#### Documento di origine

Furono i veneziani a scoprire per la prima volta il forte aroma del caffè, grazie a Prospero Alfino.
Fu così che a Venezia si aprì anche
il primo “bar”, o meglio, caffetteria.

Il Caffè Campetelli è il risultato di una dolce armonia nel viaggio dei sensi

IL BAR E LA SUA STORIA

Una mattina del 1570  i veneziani scoprirono per la prima volta l’aroma forte del caffè. Era stato un medico-botanico, Prospero Alfino, che aveva soggiornato a lungo in Egitto e lì aveva scoperto la bevanda “ di colore nero e di sapore simile alla cicoria”, che pensò di portarla in città perché  ai suoi concittadini sarebbe piaciuta. E non si sbagliava. Fu così che a Venezia si aprì  il primo “bar”, o meglio la prima caffetteria.
La primissima però in ordine di tempo, era stata aperta nel 1554 a Costantinopoli. In Europa fu inaugurato un caffè a Marsiglia nel 1659 e uno ad Amburgo nel 1679. A Venezia invece la iata fu inizialmente conosciuta come medicinale, ma presto fu utilizzata per preparare la piacevole bevanda: nel 1683 in piazza San Marco, sotto le Arcate della Procuratie, fu aperta la prima “bottega del caffè”.

bottega di caffè

Nella foto una bottega di Caffè in Germania nel secolo XVII.

########
#### Dati da esaminare

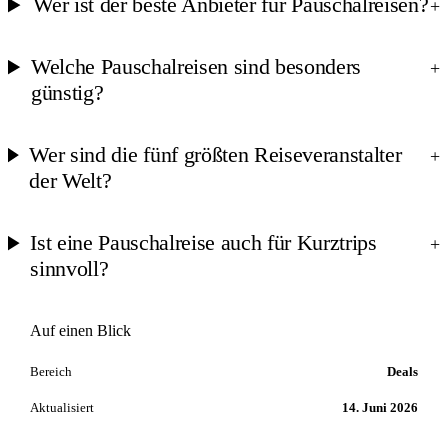
Wer ist der beste Anbieter für Pauschalreisen?
+
Welche Pauschalreisen sind besonders
+
günstig?
Wer sind die fünf größten Reiseveranstalter
+
der Welt?
Ist eine Pauschalreise auch für Kurztrips
+
sinnvoll?
Auf einen Blick
Bereich
Deals
Aktualisiert
14. Juni 2026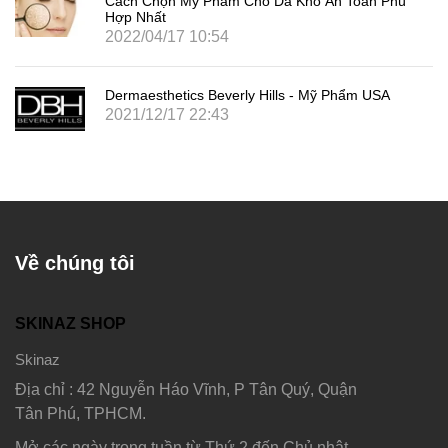
Cách Chọn Mỹ Phẩm Cho Da Khô An Toàn Phù
Hợp Nhất
2022/04/17 10:54
Dermaesthetics Beverly Hills - Mỹ Phẩm USA
2021/12/17 22:43
Về chúng tôi
SKINAZ SHOP
Skinaz
Địa chỉ : 42 Nguyễn Háo Vĩnh, P Tân Quý, Quận
Tân Phú, TPHCM.
Mở các ngày trong tuần từ Thứ 2 đến Chủ nhật.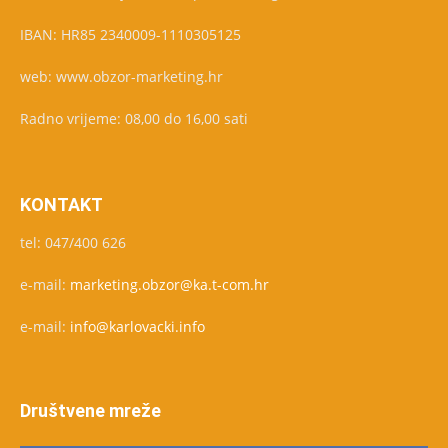
IBAN: HR85 2340009-1110305125
web: www.obzor-marketing.hr
Radno vrijeme: 08,00 do 16,00 sati
KONTAKT
tel: 047/400 626
e-mail:
marketing.obzor@ka.t-com.hr
e-mail:
info@karlovacki.info
Društvene mreže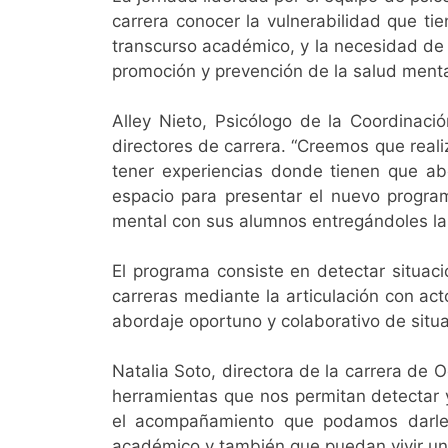
carrera conocer la vulnerabilidad que tie
transcurso académico, y la necesidad de
promoción y prevención de la salud menta
Alley Nieto, Psicólogo de la Coordinació
directores de carrera. “Creemos que reali
tener experiencias donde tienen que abo
espacio para presentar el nuevo progra
mental con sus alumnos entregándoles las
El programa consiste en detectar situac
carreras mediante la articulación con act
abordaje oportuno y colaborativo de situa
Natalia Soto, directora de la carrera de
herramientas que nos permitan detectar 
el acompañamiento que podamos darle a
académico y también que puedan vivir una 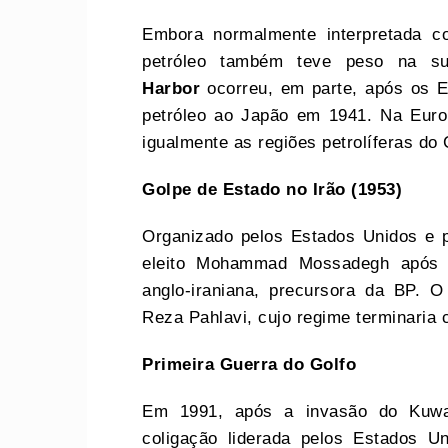
Embora normalmente interpretada c
petróleo também teve peso na s
Harbor
ocorreu, em parte, após os E
petróleo ao Japão em 1941. Na Euro
igualmente as regiões petrolíferas do
Golpe de Estado no Irão (1953)
Organizado pelos Estados Unidos e p
eleito Mohammad Mossadegh após es
anglo-iraniana, precursora da BP.
Reza Pahlavi, cujo regime terminaria 
Primeira Guerra do Golfo
Em 1991, após a invasão do Kuwa
coligação liderada pelos Estados Un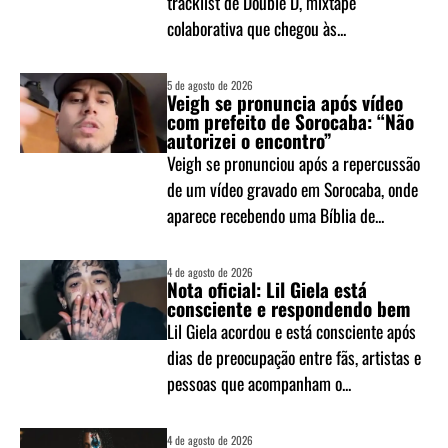
tracklist de Double D, mixtape
colaborativa que chegou às...
5 de agosto de 2026
Veigh se pronuncia após vídeo
com prefeito de Sorocaba: “Não
autorizei o encontro”
Veigh se pronunciou após a repercussão
de um vídeo gravado em Sorocaba, onde
aparece recebendo uma Bíblia de...
4 de agosto de 2026
Nota oficial: Lil Giela está
consciente e respondendo bem
Lil Giela acordou e está consciente após
dias de preocupação entre fãs, artistas e
pessoas que acompanham o...
4 de agosto de 2026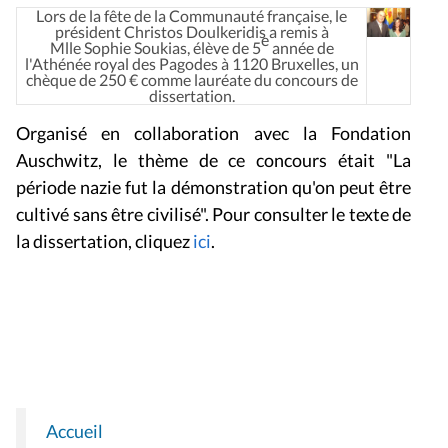
Lors de la fête de la Communauté française, le
président Christos Doulkeridis a remis à
e
Mlle Sophie Soukias, élève de 5
année de
l'Athénée royal des Pagodes à 1120 Bruxelles, un
chèque de 250 € comme lauréate du concours de
dissertation.
Organisé en collaboration avec la Fondation
Auschwitz, le thème de ce concours était "La
période nazie fut la démonstration qu'on peut être
cultivé sans être civilisé". Pour consulter le texte de
la dissertation, cliquez
ici
.
Accueil
N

########

Dettagli del compito — Scrivi il seguito del testo sulla storia del caffè e del primo bar a Venezia, riprendendo subito dopo la sua ultima frase.

Risposta al compito —
La nuova usanza dilagò ben presto in tutta l’Italia: a Torino, Genova, Milano, Firenze e Roma sorsero caffè poi divenuti celebri e importanti centri culturali, punto d’incontro di scrittori, politici e studiosi d’ogni tempo. Anche i francesi mostrarono di gradire molto la nuova bevanda: si dice che il celebre scrittore Balzac arrivasse a berne cinquanta tazzine al giorno. In Inghilterra il primo locale per la mescita del caffè fu aperto a Oxford. Al suo primo apparire in Italia il caffè trovò non pochi osteggiatori. La Chiesa combattè soprattutto l’uso di andare al bar, “luogo di perdizione”. E si tentò di proibirlo. Ma l’allora pontefice Clemente VII volle provare la “Bevanda del diavolo”, prima di condannarla. Ne rimase sedotto, così da impartire immediatamente una benedizione, battezzandola “bevanda cristiana”.
Nacque il caffè “made in Italy”: l’espresso all’italiana, inventato in Italia da Luigi Bazzera ai primi del Novecento e che oggi viene servito in più di 200.000 bar in tutta la penisola ed in milioni di locali in tutto il mondo. Questo concentrato, che distilla il meglio dell’anima odorosa del chicco di caffè, si ottiene facendo filtrare sotto pressione l’acqua a circa 90°C attraverso uno strato di caffè macinato fine, per un periodo che solitamente non supera i 20 secondi.

Nella foto il famoso espresso italiano.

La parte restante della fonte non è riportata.